Au terme d’une crise électorale qui dure depuis octobre 2015, Jovenel Moïse a été confirmé mardi président élu de la République d’Haïti. Il se retrouve à la tête d’un État politiquement et socialement divisé, aux finances exsangues.
L’interminable crise électorale haïtienne a finalement pris fin mardi 3 janvier : Jovenel Moïse, confirmé président élu avec 55,60 % des suffrages au scrutin du 20 novembre, se retrouve à la tête d’un État politiquement et socialement divisé, aux finances exsangues.
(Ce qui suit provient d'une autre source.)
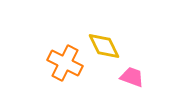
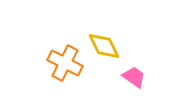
pink trapezoid: moved 2 px right; rotated 15 degrees clockwise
À 48 ans, le candidat du parti Tet Kale (PHTK), qui entamera sa carrière politique en occupant la plus haute fonction publique, a conscience des divisions profondes minant le développement du pays.
« On a voté pour un chemin vers la vie meilleure pour tous les Haïtiens : ceux des montagnes comme ceux des plaines, ceux de la province et ceux de la ville, ceux de la diaspora et ceux qui vivent au pays, ceux qui ont la peau claire et ceux qui ont la peau noire, ceux qui sont riches et ceux qui sont pauvres », a énuméré Jovenel Moïse mardi soir lors d’un discours dans un hôtel de luxe de la capitale devant des partisans.
Plus de 200 ans après son indépendance, la première république noire de l’Histoire est classée par la Banque mondiale comme l’un des pays les plus inégalitaires de la planète.
La richesse possédée par l’élite économique, métisse et d’origine syro-libanaise, contraste avec l’extrême pauvreté du reste de la population : près de 60 % des Haïtiens vivent avec moins de deux dollars par jour.
Ce clivage a été dénoncé durant la campagne par les sympathisants des principaux concurrents de Jovenel Moïse : habitant les quartiers les plus pauvres de la capitale, ils n’ont cessé d’accuser le candidat du PHTK de ne vouloir défendre que les intérêts de l’élite bourgeoise.
S’adressant aux autres candidats à la présidentielle, Jovenel Moïse a expliqué avoir « besoin de (leurs) expériences, (leurs) compétences et (leur) dévouement pour qu’on travaille ensemble pour que chaque Haïtien ait à manger dans son assiette et de l’argent dans sa poche ».
Seuls 21 % des Haïtiens ont voté
Cet appel à l’union politique devrait se heurter à l’opposition sans concession des candidats qui ont légalement contesté sa victoire.
Depuis la première tenue du scrutin présidentiel en octobre 2015, annulé par la suite en raison de fraudes massives, Jude Célestin (arrivé deuxième avec 19,57 % des suffrages, selon les résultats publiés mardi), Moïse Jean-Charles (11,04 %) et Maryse Narcisse (9,01 %) nient la possibilité d’une victoire de Jovenel Moïse et l’ont toujours considérée comme « un coup d’État électoral ».
Répétant vouloir « rétablir l’ordre et la discipline », le future 58e président du pays a annoncé qu’il débuterait son mandat le 7 février, en lançant « les États généraux sectoriels de la Nation », minimisant l’extrême désintérêt de la population pour la chose politique : seuls 21 % des Haïtiens ont voté à l’élection présidentielle.
La majorité des citoyens ne croit plus aux promesses des politiciens et les idées de réformes, seulement esquissées par Jovenel Moïse, vont se heurter aux graves difficultés économiques de l’État : la dette haïtienne s’élève aujourd’hui à plus de 2 milliards de dollars et, faute d’investissements publics comme privés, la croissance ne devrait pas dépasser 1 % en 2017.